Artefakty znajdowały się w glinianym garnku. Datowane są na przełom X i XI wieku, ale dopiero pogłębione badania będą mogły wskazać dokładny czas ich powstania. Jak mówiła prof. Małgorzata Dajnowicz, czyli podlaski wojewódzki konserwator zabytków, właścicielem biżuterii była bogata mieszczanka. Niektóre przedmioty pochodzą z kręgu kultury orientalno-bizantyjskiej.
- Skarb ma charakter absolutnie unikalny, jest bezcenny. Składa się z blisko 50 elementów - mówiła prof. Dajnowicz podczas prezentacji tych wyjątkowych znalezisk. Dodała także, iż wśród archeologów od lat 90-tych ub. w. krążyły pogłoski o tej biżuterii i o tym, że jest gdzieś ukryta w województwie podlaskim. Przedmioty znaleziono w ok. miasta Brańsk, ale nie podano, gdzie dokładnie.
OBEJRZYJ: "VIDEO. Niezwykły artefakt w białostockim Muzeum Wojska"
Odnalezienie ich to owoc wspólnej pracy policjantów i służby celno-skarbowej. Niestety nie można powiedzieć wiele więcej, bo "trwa postępowanie o paserstwo przeciwko osobie, która przyznała się do posiadania tych dóbr kultury", co zaznaczył nadinsp. Robert Szewc, komendant wojewódzki policji w Białymstoku. Z kolei insp. Piotr Szczepaniak, zastępca dyrektora IAS w Białymstoku, podkreślił, że rzadko w Polsce odnajduje się podobne skarby.

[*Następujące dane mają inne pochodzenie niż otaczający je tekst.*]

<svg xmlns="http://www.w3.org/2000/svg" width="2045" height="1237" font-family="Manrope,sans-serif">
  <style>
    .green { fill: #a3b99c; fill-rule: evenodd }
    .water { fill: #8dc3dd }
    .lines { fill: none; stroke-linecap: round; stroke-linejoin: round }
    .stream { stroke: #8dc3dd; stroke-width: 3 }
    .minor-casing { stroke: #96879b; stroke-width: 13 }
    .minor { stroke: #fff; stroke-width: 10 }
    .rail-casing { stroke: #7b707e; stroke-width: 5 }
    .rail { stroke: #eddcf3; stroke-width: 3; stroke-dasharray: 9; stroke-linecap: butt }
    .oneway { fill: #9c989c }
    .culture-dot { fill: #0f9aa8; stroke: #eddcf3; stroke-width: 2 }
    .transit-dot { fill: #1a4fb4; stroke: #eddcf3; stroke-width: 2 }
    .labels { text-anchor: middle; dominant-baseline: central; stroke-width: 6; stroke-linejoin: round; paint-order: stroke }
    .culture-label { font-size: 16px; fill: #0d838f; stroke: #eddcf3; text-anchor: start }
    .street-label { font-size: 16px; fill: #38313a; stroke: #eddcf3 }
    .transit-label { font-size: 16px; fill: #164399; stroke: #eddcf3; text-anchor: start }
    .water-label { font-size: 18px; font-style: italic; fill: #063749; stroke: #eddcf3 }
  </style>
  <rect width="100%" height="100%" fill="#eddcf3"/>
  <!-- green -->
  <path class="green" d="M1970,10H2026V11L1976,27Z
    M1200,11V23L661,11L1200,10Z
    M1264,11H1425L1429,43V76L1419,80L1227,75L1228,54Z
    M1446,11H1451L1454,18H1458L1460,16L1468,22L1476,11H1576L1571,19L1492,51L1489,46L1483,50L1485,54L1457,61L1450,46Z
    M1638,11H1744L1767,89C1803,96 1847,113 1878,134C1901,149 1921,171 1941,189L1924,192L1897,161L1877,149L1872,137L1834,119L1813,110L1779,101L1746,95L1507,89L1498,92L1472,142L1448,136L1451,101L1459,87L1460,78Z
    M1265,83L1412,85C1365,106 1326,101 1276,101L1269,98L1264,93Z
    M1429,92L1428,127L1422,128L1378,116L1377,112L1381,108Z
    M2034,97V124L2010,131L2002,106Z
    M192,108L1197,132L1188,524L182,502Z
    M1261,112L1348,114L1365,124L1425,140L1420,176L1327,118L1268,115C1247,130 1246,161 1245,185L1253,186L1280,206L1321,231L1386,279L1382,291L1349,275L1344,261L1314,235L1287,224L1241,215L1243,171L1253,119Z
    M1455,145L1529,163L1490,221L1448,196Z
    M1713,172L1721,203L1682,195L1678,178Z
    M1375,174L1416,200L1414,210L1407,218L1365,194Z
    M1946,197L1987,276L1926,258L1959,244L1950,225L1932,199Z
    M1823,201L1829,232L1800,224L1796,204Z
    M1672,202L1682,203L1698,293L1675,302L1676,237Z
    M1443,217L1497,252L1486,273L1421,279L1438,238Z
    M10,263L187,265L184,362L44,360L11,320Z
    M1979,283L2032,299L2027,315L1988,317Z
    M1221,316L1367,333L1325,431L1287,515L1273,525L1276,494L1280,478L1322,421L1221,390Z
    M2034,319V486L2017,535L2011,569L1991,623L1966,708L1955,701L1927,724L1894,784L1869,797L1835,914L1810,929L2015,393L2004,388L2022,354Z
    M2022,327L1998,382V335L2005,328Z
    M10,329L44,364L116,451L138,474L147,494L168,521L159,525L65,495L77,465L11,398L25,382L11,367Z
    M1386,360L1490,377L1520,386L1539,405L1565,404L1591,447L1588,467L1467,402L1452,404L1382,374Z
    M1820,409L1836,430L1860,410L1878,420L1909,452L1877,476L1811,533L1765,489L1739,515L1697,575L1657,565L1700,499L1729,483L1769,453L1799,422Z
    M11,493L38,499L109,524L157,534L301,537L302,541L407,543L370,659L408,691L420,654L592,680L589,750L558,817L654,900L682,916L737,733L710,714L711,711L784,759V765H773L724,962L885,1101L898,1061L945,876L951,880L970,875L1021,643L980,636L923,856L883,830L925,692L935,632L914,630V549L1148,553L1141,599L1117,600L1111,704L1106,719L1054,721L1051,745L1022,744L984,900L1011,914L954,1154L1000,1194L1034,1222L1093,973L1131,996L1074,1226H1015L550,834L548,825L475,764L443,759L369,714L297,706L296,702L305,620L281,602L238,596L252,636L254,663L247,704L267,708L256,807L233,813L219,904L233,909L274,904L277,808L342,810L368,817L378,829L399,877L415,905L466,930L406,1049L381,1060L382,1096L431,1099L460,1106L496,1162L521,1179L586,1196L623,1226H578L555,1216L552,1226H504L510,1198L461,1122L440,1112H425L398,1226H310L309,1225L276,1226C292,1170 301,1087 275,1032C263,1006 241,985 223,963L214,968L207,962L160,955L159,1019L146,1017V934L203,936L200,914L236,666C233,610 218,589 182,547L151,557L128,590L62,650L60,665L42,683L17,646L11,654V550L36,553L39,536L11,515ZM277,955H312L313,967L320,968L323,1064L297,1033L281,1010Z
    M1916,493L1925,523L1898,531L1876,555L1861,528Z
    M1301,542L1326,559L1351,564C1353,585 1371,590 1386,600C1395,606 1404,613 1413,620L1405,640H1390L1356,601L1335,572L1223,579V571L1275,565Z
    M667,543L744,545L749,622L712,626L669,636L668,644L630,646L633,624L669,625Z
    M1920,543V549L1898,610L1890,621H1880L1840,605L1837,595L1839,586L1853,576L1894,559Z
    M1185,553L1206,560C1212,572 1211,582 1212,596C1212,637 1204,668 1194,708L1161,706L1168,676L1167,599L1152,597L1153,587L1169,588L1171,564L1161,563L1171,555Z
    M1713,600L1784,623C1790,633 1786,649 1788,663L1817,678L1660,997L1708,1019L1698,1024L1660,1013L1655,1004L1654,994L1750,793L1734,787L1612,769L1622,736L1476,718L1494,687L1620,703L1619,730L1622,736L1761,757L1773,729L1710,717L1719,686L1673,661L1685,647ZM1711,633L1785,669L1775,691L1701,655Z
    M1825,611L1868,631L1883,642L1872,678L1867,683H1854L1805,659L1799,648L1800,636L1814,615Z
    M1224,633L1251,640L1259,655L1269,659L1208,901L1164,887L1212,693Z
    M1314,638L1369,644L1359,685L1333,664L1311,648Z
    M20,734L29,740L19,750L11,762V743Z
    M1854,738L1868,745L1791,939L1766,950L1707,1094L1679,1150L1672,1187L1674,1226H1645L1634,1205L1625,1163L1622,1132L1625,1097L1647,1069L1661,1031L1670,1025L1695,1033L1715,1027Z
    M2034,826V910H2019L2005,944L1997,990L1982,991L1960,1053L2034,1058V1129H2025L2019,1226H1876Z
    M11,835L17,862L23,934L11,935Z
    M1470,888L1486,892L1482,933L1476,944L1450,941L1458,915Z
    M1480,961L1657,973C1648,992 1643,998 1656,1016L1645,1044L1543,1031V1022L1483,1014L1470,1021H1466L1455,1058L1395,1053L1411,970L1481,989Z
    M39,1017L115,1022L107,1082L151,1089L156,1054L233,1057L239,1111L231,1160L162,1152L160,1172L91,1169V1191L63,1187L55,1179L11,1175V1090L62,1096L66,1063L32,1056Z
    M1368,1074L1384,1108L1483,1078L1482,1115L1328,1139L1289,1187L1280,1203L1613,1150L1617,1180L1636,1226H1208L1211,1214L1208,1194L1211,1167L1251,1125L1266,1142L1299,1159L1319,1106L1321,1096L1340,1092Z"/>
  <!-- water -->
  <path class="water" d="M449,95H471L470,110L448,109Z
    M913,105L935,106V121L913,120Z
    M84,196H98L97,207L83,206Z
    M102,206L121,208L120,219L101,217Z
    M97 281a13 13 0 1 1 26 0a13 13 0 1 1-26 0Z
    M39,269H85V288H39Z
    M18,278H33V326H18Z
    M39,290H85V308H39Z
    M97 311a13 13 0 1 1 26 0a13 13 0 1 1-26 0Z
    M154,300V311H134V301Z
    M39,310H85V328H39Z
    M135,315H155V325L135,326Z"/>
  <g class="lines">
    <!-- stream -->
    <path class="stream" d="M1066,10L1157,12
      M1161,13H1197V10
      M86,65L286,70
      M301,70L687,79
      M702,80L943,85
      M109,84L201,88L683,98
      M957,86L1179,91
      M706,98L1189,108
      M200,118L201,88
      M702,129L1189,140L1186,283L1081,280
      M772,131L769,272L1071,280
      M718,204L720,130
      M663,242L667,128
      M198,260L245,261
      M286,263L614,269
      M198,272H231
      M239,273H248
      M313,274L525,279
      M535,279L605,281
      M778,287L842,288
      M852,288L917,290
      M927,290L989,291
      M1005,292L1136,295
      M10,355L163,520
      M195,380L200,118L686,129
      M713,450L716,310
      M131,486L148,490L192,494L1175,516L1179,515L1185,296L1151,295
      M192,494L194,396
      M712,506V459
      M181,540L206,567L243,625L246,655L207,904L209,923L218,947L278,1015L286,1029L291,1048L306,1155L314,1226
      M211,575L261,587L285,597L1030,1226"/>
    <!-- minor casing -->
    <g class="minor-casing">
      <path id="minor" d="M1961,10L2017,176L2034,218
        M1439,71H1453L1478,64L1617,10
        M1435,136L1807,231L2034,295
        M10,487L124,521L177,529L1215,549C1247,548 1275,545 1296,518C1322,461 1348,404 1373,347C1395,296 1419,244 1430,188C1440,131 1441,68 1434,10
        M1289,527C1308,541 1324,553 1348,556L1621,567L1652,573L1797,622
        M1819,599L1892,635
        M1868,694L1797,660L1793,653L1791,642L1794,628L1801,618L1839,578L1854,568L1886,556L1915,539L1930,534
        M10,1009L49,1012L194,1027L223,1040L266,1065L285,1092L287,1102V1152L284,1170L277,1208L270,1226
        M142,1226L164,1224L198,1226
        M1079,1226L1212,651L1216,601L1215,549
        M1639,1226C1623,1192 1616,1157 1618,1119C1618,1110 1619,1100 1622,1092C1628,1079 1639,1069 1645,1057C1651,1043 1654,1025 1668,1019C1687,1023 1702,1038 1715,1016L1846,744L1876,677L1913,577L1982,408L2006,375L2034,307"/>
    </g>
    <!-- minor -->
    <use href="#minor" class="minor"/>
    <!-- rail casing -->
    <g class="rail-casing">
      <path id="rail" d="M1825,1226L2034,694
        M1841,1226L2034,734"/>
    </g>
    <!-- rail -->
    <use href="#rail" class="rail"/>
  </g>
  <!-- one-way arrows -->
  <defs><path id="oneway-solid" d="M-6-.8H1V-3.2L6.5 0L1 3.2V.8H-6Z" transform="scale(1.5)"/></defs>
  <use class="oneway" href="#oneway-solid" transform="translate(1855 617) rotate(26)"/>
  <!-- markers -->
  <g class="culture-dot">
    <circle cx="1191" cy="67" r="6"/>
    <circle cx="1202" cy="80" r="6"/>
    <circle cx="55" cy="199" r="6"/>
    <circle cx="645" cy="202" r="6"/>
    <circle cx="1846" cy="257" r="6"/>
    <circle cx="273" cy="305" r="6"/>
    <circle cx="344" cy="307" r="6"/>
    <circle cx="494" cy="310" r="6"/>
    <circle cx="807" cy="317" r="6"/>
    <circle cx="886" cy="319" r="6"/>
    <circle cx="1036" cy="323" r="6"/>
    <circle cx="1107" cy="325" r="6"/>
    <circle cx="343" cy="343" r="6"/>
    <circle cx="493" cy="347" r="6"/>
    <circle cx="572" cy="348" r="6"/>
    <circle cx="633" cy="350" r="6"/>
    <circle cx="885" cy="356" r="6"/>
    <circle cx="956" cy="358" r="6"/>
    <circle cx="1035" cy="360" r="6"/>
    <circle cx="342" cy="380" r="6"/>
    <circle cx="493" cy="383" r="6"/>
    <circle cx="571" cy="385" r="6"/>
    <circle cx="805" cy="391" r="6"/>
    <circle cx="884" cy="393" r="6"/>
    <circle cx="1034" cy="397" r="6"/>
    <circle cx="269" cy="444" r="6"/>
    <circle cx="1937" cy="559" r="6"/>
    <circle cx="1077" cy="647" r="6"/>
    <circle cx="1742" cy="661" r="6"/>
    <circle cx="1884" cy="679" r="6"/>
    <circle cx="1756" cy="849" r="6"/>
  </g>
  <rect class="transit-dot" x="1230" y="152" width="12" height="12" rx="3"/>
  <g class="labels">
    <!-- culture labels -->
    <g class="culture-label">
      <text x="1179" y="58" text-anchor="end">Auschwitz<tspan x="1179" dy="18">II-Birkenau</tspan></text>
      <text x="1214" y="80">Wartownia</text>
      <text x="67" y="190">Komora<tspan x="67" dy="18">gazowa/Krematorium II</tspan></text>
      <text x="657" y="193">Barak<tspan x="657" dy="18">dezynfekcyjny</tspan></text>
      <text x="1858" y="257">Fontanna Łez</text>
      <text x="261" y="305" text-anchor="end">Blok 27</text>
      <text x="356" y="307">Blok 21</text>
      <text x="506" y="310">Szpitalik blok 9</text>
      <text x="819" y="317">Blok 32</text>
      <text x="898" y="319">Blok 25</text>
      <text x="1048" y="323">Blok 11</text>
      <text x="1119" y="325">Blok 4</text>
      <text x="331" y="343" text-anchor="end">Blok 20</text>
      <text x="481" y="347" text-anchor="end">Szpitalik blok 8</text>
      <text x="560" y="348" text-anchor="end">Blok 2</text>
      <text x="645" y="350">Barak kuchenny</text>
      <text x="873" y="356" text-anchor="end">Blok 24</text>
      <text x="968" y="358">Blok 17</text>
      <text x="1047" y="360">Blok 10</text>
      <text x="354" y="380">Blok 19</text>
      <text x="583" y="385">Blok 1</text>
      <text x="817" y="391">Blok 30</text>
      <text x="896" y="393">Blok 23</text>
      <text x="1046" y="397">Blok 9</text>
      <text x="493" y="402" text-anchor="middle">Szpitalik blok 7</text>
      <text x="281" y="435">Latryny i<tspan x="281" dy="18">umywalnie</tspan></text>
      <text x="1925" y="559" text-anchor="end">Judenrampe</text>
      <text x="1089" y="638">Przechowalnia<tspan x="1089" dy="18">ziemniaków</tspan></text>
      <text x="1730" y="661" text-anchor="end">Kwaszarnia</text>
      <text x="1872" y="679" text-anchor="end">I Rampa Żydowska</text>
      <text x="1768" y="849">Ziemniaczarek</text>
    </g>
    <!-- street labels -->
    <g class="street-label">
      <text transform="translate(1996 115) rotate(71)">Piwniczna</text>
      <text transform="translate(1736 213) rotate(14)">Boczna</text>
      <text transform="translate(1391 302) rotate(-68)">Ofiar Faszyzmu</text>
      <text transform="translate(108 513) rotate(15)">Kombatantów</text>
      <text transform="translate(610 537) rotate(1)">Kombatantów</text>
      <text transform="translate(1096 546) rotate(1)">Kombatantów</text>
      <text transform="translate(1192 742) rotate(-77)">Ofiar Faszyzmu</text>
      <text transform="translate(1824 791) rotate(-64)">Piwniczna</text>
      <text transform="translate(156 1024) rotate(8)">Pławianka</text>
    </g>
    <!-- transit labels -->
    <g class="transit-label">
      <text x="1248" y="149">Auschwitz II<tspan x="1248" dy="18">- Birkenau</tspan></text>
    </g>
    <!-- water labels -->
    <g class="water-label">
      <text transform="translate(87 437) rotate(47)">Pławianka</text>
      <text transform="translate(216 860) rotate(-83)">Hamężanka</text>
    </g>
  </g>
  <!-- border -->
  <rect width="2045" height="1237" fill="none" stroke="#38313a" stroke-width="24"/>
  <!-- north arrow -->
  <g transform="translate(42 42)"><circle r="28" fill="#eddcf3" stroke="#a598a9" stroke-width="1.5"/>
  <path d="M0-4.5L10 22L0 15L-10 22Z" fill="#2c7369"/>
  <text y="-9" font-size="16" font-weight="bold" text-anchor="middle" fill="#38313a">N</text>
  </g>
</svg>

Wojewódzki Urząd Ochrony Zabytków w Białymstoku będzie zabiegał o to, by biżuteria pozostała w województwie podlaskim. W przyszłości mają być prowadzone rozmowy z muzeami i instytucjami kultury ws. konserwacji i depozytu artefaktów. Wkrótce mamy poznać wiecej szczegółów w ich temacie.